» Selected text:

Yes, E2BIG is a better fit, I'll change it.
Amir Goldstein Oct. 22, 2019, 6:40 a.m. UTC | #3
On Mon, Oct 21, 2019 at 9:54 PM Omar Sandoval <osandov@osandov.com> wrote:
>
> On Mon, Oct 21, 2019 at 09:18:13AM +0300, Amir Goldstein wrote:
> > CC: Ted
> >
> > What ever happened to read/write ext4 encrypted data API?
> > https://marc.info/?l=linux-ext4&m=145030599010416&w=2
> >
> > Can we learn anything from the ext4 experience to improve
> > the new proposed API?
>
> I wasn't aware of these patches, thanks for pointing them out. Ted, do
> you have any thoughts about making this API work for fscrypt?
>
> > On Wed, Oct 16, 2019 at 12:29 AM Omar Sandoval <osandov@osandov.com> wrote:
> > >
> > > From: Omar Sandoval <osandov@fb.com>
> > >
> > > This adds a new page, rwf_encoded(7), providing an overview of encoded
> > > I/O and updates fcntl(2), open(2), and preadv2(2)/pwritev2(2) to
> > > reference it.
> > >
> > > Signed-off-by: Omar Sandoval <osandov@fb.com>
> > > ---
> > >  man2/fcntl.2       |  10 +-
> > >  man2/open.2        |  13 ++
> > >  man2/readv.2       |  46 +++++++
> > >  man7/rwf_encoded.7 | 297 +++++++++++++++++++++++++++++++++++++++++++++
> > >  4 files changed, 365 insertions(+), 1 deletion(-)
> > >  create mode 100644 man7/rwf_encoded.7
> > >
> > > diff --git a/man2/fcntl.2 b/man2/fcntl.2
> > > index fce4f4c2b..76fe9cc6f 100644
> > > --- a/man2/fcntl.2
> > > +++ b/man2/fcntl.2
> > > @@ -222,8 +222,9 @@ On Linux, this command can change only the
> > >  .BR O_ASYNC ,
> > >  .BR O_DIRECT ,
> > >  .BR O_NOATIME ,
> > > +.BR O_NONBLOCK ,
> > >  and
> > > -.B O_NONBLOCK
> > > +.B O_ENCODED
> > >  flags.
> > >  It is not possible to change the
> > >  .BR O_DSYNC
> > > @@ -1803,6 +1804,13 @@ Attempted to clear the
> > >  flag on a file that has the append-only attribute set.
> > >  .TP
> > >  .B EPERM
> > > +Attempted to set the
> > > +.B O_ENCODED
> > > +flag and the calling process did not have the
> > > +.B CAP_SYS_ADMIN
> > > +capability.
> > > +.TP
> > > +.B EPERM
> > >  .I cmd
> > >  was
> > >  .BR F_ADD_SEALS ,
> > > diff --git a/man2/open.2 b/man2/open.2
> > > index b0f485b41..cdd3c549c 100644
> > > --- a/man2/open.2
> > > +++ b/man2/open.2
> > > @@ -421,6 +421,14 @@ was followed by a call to
> > >  .BR fdatasync (2)).

» About this exercise:
Please answer these from the mailing-list excerpt above, one line each:
(a) Which error code does the opening line call a better fit?
(b) How many files does the patch summary say were changed?
(c) Without which capability does setting the O_ENCODED flag fail with EPERM?

» Stored data:
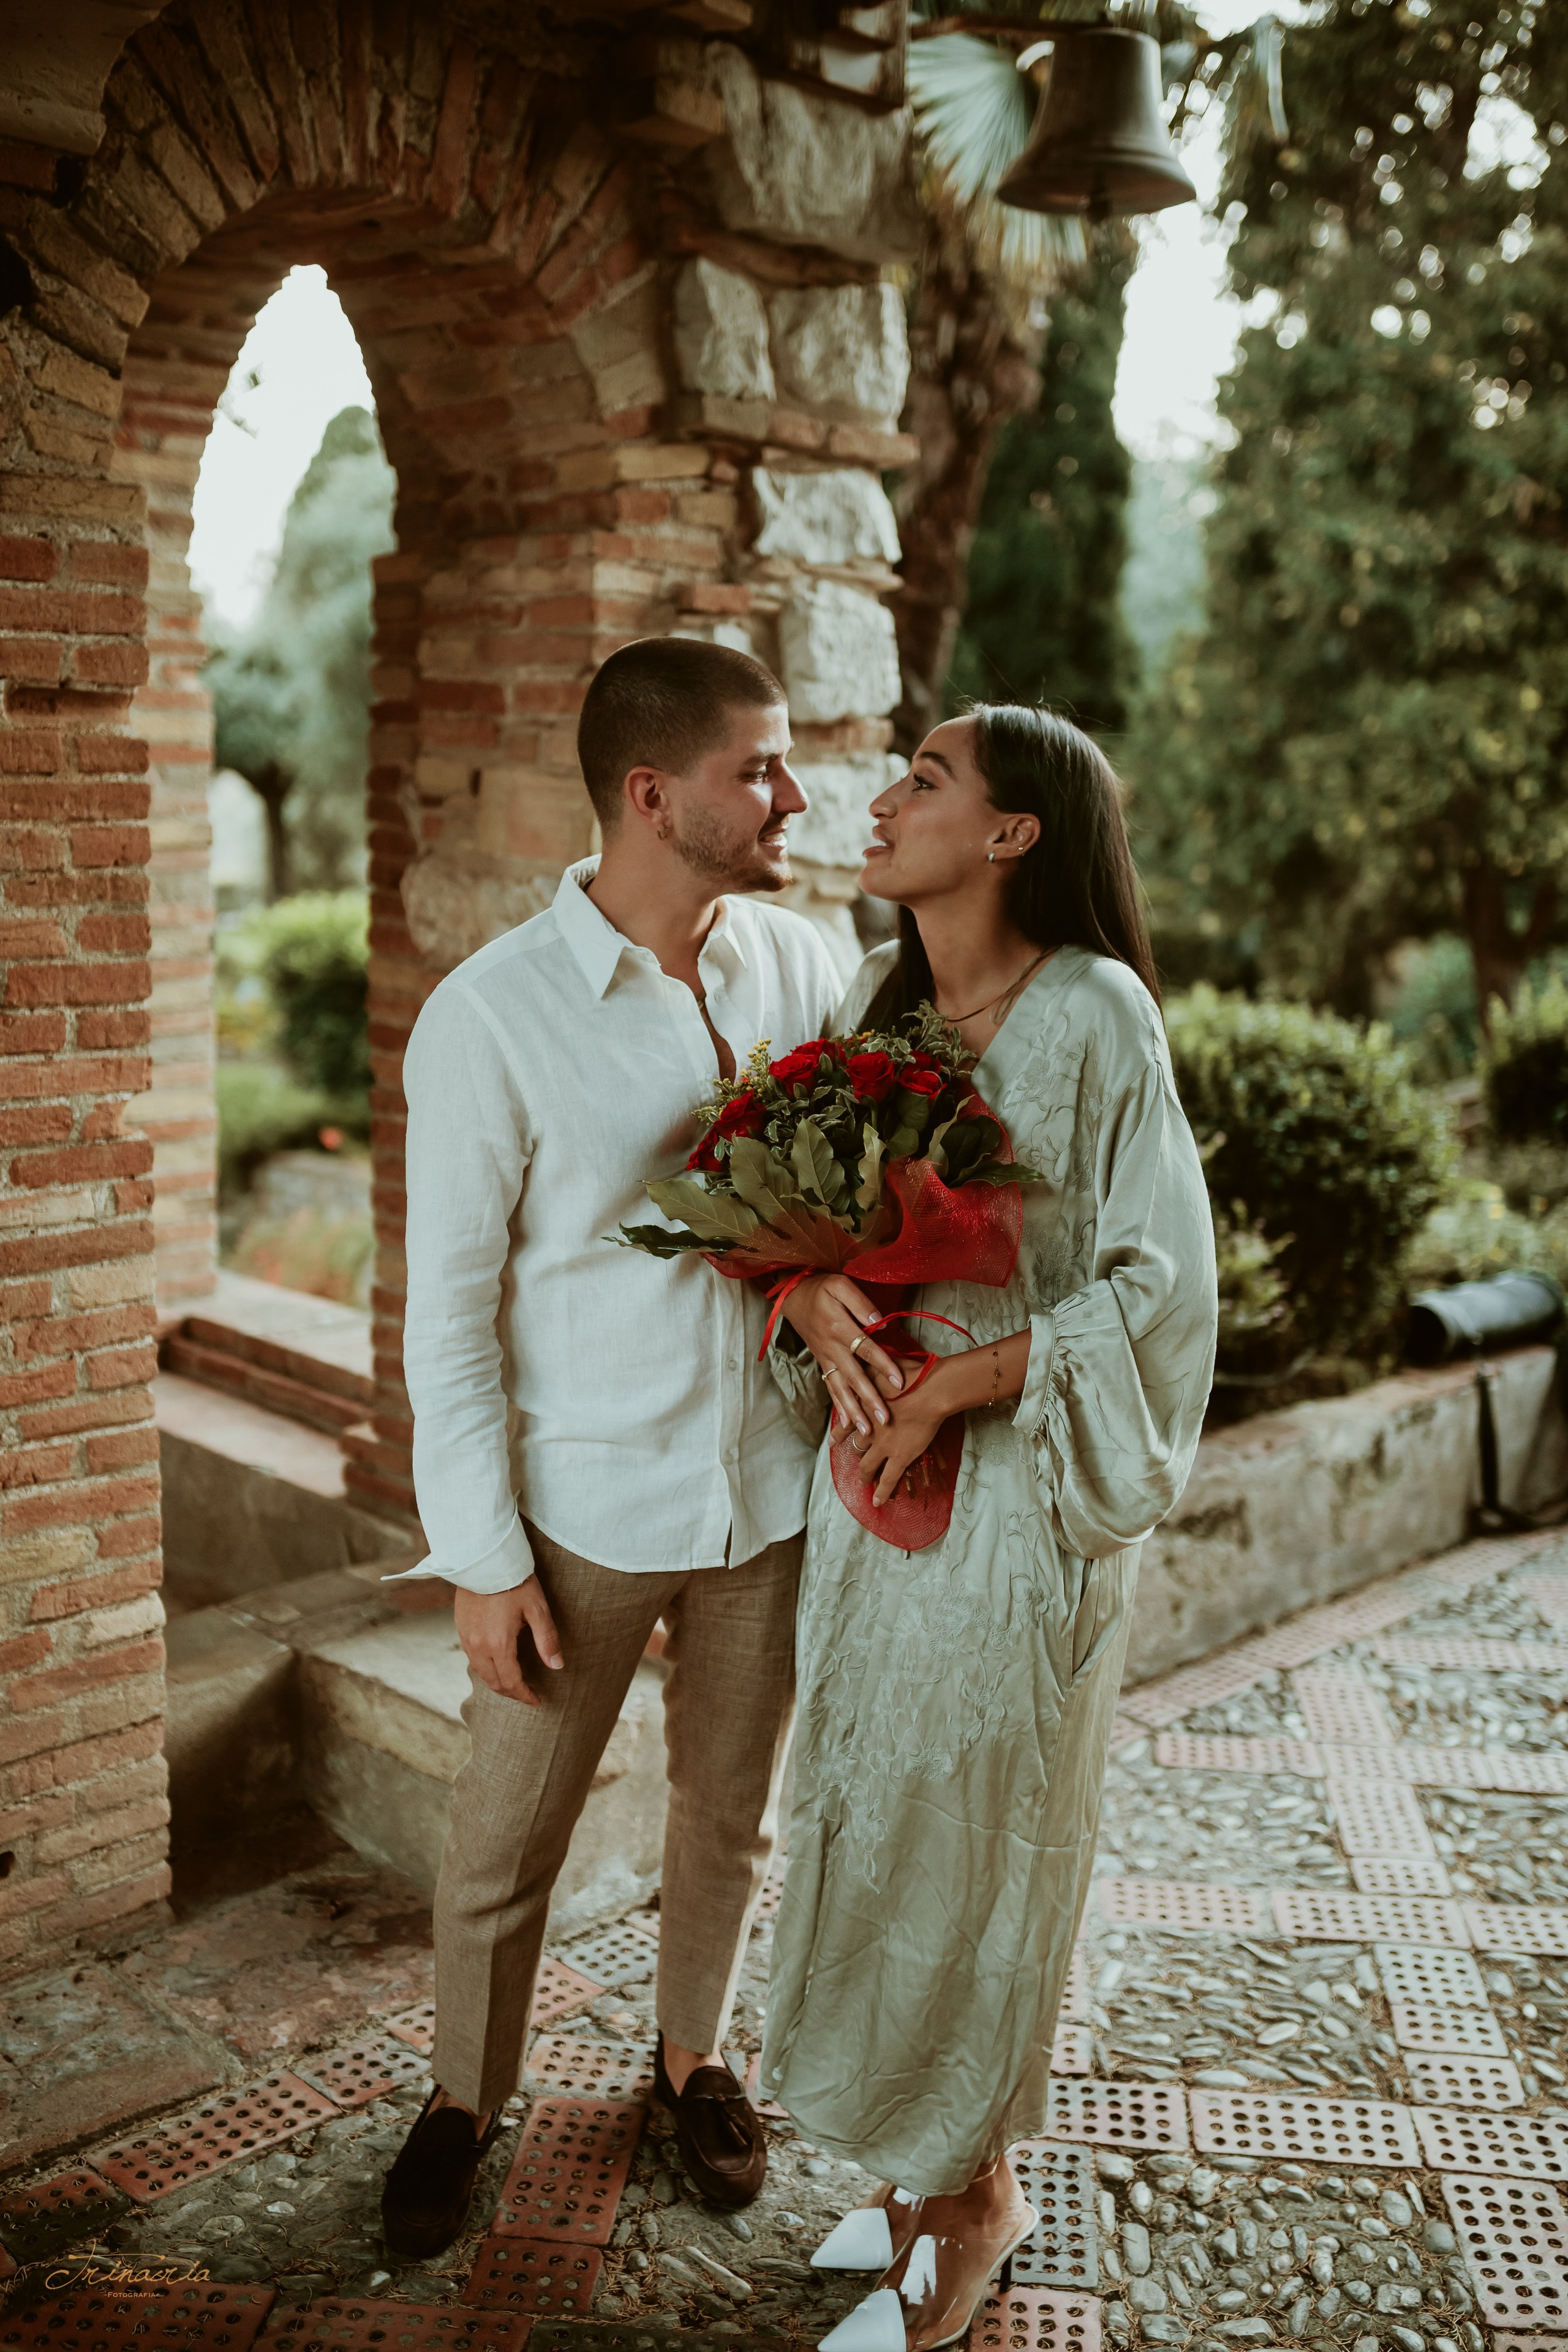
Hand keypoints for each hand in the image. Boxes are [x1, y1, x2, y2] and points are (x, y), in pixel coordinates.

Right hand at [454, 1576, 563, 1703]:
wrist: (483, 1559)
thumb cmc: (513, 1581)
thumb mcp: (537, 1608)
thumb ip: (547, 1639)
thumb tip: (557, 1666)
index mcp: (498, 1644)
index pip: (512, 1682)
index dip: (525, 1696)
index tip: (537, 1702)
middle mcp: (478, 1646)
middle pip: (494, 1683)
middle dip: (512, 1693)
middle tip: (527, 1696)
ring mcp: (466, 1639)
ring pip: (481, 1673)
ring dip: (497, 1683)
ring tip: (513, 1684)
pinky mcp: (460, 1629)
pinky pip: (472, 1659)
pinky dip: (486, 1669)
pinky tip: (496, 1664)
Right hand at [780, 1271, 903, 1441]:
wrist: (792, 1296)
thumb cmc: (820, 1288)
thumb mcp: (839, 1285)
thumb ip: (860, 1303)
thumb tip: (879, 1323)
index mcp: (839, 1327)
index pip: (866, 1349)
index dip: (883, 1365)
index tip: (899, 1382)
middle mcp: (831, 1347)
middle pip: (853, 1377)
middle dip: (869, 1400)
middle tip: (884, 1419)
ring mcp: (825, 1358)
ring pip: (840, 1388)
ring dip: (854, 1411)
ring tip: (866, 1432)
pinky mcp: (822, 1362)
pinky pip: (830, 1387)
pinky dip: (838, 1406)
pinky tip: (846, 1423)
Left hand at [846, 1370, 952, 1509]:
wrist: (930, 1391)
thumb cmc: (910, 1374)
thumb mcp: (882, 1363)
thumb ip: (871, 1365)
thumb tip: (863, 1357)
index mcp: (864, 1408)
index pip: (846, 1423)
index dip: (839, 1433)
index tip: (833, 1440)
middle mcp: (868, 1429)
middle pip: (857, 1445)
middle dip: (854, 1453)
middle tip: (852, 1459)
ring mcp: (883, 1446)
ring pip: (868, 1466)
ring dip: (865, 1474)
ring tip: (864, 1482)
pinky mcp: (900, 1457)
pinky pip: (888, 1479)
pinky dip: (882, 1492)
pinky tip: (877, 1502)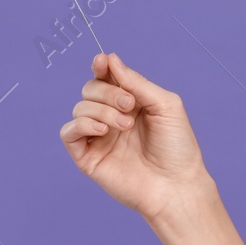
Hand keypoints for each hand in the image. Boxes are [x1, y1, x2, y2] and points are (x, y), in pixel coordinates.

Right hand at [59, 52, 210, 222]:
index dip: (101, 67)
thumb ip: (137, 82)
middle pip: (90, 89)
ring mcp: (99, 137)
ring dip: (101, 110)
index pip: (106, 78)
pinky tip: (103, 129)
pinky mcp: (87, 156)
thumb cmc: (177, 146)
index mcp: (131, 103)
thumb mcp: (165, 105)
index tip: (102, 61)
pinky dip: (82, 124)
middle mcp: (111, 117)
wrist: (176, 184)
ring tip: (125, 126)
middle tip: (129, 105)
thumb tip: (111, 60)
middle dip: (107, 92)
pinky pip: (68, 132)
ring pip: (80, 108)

» Answer to this task:
(a) E2BIG
(b) 4 files
(c) CAP_SYS_ADMIN